O meu marido, Pedro, era um dos paramédicos destacados para o local.
Peguei no meu telemóvel com a mão a tremer.
O meu pai, ao meu lado na cama, ainda dormia, exausto pela longa cirurgia cardíaca que tinha acabado de fazer.
Eu precisava de falar com o Pedro, precisava de saber se ele estava bem.
Mas mais do que isso, eu precisava de lhe dizer que o nosso casamento tinha acabado.
O som da chamada era frio e longo.
Quando estava quase a desligar, ele atendeu. A sua voz estava cheia de irritação.
"O que foi, Sofia? Não vês que estou no meio de um inferno aqui? Estou a trabalhar sem parar, não tenho tempo para conversa!"
Antes que eu pudesse dizer uma palavra, ouvi outra voz ao fundo, uma voz feminina, suave e familiar.
"Pedro, querido, podes trazer-me um copo de água? A minha garganta está tão seca."
Era a Clara, a minha prima.
A voz do meu tio, o pai dela, soou logo a seguir, cheia de falsa gratidão.
"Pedro, meu rapaz, ainda bem que estavas aqui. Se não fosses tu a tirar a Clara daquele carro, nem quero imaginar o que teria acontecido."
Pedro respondeu imediatamente, a sua voz agora cheia de preocupação.
"Não se preocupe, tio. A Clara está bem, só uns arranhões. Eu estou aqui para cuidar dela."
Um riso amargo escapou-me.
Então ele estava a cuidar da minha prima.
Enquanto o meu pai, o seu sogro, lutava pela vida numa mesa de cirurgia a poucos metros de onde ele estava.
"Pedro," eu disse, a minha voz mais firme do que eu esperava. "Vamos divorciar-nos."
Houve um silêncio de dois segundos.
Depois, a sua raiva explodiu através do telefone.
"Divorciar-te? Estás maluca? Eu estou a salvar vidas! A Clara estava no acidente, era minha obrigação ajudá-la! Não tens um pingo de compaixão?"

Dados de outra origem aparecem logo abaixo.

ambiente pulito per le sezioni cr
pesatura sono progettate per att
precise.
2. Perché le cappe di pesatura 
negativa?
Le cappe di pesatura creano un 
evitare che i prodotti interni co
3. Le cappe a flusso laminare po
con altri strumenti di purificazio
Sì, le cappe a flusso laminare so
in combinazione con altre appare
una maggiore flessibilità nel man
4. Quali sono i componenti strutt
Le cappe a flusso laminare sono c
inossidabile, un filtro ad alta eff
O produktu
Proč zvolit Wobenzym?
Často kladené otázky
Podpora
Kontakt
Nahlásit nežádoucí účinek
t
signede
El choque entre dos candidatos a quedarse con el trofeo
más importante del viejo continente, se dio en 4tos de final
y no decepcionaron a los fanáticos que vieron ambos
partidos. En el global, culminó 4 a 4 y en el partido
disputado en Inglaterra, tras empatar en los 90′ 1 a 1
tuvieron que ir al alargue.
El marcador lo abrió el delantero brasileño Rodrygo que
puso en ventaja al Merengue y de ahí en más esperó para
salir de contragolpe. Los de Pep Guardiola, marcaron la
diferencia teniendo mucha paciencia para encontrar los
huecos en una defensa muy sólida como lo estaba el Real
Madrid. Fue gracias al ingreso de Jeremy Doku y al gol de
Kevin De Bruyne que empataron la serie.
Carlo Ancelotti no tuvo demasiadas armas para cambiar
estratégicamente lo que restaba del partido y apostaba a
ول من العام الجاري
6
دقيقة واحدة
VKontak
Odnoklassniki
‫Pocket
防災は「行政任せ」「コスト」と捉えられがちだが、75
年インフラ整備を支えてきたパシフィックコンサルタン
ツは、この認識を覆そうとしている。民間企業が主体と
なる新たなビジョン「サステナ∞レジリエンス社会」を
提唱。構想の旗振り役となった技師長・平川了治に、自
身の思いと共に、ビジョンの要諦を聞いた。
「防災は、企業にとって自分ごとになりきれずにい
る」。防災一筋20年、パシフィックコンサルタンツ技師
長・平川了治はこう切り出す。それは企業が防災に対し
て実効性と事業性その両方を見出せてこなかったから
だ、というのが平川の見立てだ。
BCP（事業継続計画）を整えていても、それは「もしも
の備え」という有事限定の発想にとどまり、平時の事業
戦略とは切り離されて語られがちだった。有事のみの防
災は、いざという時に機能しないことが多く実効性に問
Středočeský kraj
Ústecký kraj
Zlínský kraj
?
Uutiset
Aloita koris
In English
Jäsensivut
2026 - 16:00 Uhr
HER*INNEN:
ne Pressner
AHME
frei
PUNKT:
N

"E o meu pai?" perguntei, sentindo a garganta a fechar-se. "Ele não importa? Ele estava a ter uma cirurgia de emergência no mesmo hospital onde estás."
"O teu pai tem os médicos! Eu sou paramédico, o meu lugar é na emergência! Para de ser tão egoísta, Sofia! A Clara precisa de mim agora. Pensa no que estás a dizer!"
E desligou.
Simplesmente desligou.
Tentei ligar de volta.
Ele tinha-me bloqueado.
Olhei para a porta fechada do quarto do meu pai.
Tínhamos passado os últimos dois anos a poupar cada cêntimo para esta cirurgia.
Era a nossa única esperança.
O nosso casamento já estava em ruínas, mas a doença do meu pai era a cola frágil que nos mantinha juntos.
Eu precisava do apoio dele, ou pelo menos, era o que eu pensava.
Agora, essa cola tinha-se dissolvido.
Não havia mais nada a que me agarrar.
Ele disse que era sua obrigação ajudar a Clara.
Mas o acidente foi na Ponte 25 de Abril. O hospital onde o meu pai foi operado fica em outra zona da cidade.
Ele não foi simplesmente "ajudar".
Ele escolheu estar com ela.
Quando liguei para ele esta manhã, em pânico, a caminho do hospital com o meu pai a sentir dores no peito, ele disse que estava demasiado ocupado.
Desligou-me na cara.
Várias vezes.
Ele não se importava.
Comigo, com o meu pai.
O homem que ele chamava de "pai" há cinco anos.
O telemóvel do meu pai, pousado na mesinha de cabeceira, começou a vibrar.
Era o meu tio a ligar.
O meu pai mexeu-se, abriu os olhos devagar, e atendeu a chamada antes que eu pudesse impedi-lo.
A voz zangada do meu tio encheu o silêncio do quarto.
"Afonso! Que raio de filha é que tu criaste? Ameaçar o Pedro com o divórcio num momento destes! Ela não tem vergonha? Depois de tudo o que ele fez pela Clara!"